Task objective
Retype all of the data. Every line must match exactly.

━━━ Data ━━━

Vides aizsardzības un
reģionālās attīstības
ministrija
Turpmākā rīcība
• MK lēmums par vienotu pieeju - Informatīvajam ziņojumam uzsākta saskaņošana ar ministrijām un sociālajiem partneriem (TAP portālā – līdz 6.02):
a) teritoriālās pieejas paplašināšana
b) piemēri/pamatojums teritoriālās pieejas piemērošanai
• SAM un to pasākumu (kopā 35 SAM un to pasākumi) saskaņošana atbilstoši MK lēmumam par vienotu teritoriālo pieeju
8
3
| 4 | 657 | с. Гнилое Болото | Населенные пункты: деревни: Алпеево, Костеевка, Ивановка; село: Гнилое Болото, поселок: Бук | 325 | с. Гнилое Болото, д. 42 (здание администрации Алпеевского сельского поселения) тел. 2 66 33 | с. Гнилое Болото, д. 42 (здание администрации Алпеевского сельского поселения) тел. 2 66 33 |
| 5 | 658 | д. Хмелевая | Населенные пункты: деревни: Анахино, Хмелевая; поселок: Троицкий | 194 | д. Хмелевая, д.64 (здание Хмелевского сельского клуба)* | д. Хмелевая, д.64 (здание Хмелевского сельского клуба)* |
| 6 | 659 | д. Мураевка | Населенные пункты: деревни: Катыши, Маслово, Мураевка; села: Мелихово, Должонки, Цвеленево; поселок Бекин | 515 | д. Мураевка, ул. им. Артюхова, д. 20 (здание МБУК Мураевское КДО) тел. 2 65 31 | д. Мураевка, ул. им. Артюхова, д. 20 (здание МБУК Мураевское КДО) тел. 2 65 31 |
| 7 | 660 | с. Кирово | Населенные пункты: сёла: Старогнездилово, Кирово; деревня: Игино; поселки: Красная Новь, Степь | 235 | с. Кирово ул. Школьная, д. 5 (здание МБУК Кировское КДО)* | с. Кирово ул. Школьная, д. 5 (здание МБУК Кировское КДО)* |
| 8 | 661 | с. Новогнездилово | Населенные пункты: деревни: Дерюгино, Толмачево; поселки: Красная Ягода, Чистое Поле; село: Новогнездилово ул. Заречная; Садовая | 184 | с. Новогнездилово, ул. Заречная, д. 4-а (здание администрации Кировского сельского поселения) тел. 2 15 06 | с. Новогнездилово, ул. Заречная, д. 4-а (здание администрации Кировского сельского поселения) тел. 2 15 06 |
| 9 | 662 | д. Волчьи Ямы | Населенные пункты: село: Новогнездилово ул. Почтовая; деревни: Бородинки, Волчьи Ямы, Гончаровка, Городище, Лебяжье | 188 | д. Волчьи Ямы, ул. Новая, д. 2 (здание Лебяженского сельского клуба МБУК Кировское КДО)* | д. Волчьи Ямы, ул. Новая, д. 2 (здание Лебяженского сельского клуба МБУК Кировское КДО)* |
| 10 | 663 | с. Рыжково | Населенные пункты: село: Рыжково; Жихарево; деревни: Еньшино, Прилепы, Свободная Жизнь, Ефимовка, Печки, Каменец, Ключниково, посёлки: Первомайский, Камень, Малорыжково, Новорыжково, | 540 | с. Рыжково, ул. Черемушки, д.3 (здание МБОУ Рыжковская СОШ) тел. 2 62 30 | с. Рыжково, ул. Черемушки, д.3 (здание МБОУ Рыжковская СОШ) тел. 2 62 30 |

━━━

Your response
Vides aizsardzības un
reģionālās attīstības
ministrija
Turpmākā rīcība
• MK lēmums par vienotu pieeju - Informatīvajam ziņojumam uzsākta saskaņošana ar ministrijām un sociālajiem partneriem (TAP portālā – līdz 6.02):
a) teritoriālās pieejas paplašināšana
b) piemēri/pamatojums teritoriālās pieejas piemērošanai
• SAM un to pasākumu (kopā 35 SAM un to pasākumi) saskaņošana atbilstoši MK lēmumam par vienotu teritoriālo pieeju
8
3
| 4 | 657 | с. Гнилое Болото | Населенные пункты: деревни: Алпеево, Костеевка, Ивановка; село: Гнилое Болото, поселок: Бук | 325 | с. Гнилое Болото, д. 42 (здание администрации Алпеевского сельского поселения) тел. 2 66 33 | с. Гнилое Болото, д. 42 (здание администрации Алпеевского сельского поселения) тел. 2 66 33 |
| 5 | 658 | д. Хмелевая | Населенные пункты: деревни: Анахино, Хмелевая; поселок: Троицкий | 194 | д. Хмелевая, д.64 (здание Хмелевского сельского клуба)* | д. Хмелевая, д.64 (здание Хмелевского сельского клуба)* |
| 6 | 659 | д. Мураевка | Населенные пункты: деревни: Катыши, Маслово, Мураевка; села: Мелихово, Должонки, Цвеленево; поселок Бекин | 515 | д. Мураевка, ул. им. Артюхова, д. 20 (здание МБУК Мураевское КДО) тел. 2 65 31 | д. Мураевка, ул. им. Артюхова, д. 20 (здание МБУК Мураевское КДО) тел. 2 65 31 |
| 7 | 660 | с. Кирово | Населенные пункты: сёла: Старогнездилово, Кирово; деревня: Игино; поселки: Красная Новь, Степь | 235 | с. Кирово ул. Школьная, д. 5 (здание МБУК Кировское КДО)* | с. Кирово ул. Школьная, д. 5 (здание МБУК Кировское КДО)* |
| 8 | 661 | с. Новогнездилово | Населенные пункты: деревни: Дерюгино, Толмачево; поселки: Красная Ягода, Чистое Поле; село: Новогнездилово ул. Заречная; Садовая | 184 | с. Новогнездилово, ул. Заречная, д. 4-а (здание администрации Кировского сельского поселения) тел. 2 15 06 | с. Новогнездилово, ул. Заречная, д. 4-а (здание администрации Кировского сельского поселения) тел. 2 15 06 |
| 9 | 662 | д. Волчьи Ямы | Населенные пункты: село: Новогнездилово ул. Почтовая; деревни: Бородинки, Волчьи Ямы, Гончаровка, Городище, Лебяжье | 188 | д. Волчьи Ямы, ул. Новая, д. 2 (здание Лебяженского сельского клуба МБУК Кировское КДО)* | д. Волчьи Ямы, ул. Новая, д. 2 (здание Лебяженского сельского клуба МБУК Кировское КДО)* |
| 10 | 663 | с. Рыжково | Населенные пункты: село: Рыжково; Жихарево; деревни: Еньшино, Прилепы, Свободная Жизнь, Ефимовка, Печки, Каменец, Ключниково, посёлки: Первомайский, Камень, Малорыжково, Новорыжково, | 540 | с. Рыжково, ул. Черемушки, д.3 (здание МБОУ Рыжковская СОШ) тел. 2 62 30 | с. Рыжково, ул. Черемушки, д.3 (здание МБОУ Рыжковская СОШ) тел. 2 62 30 |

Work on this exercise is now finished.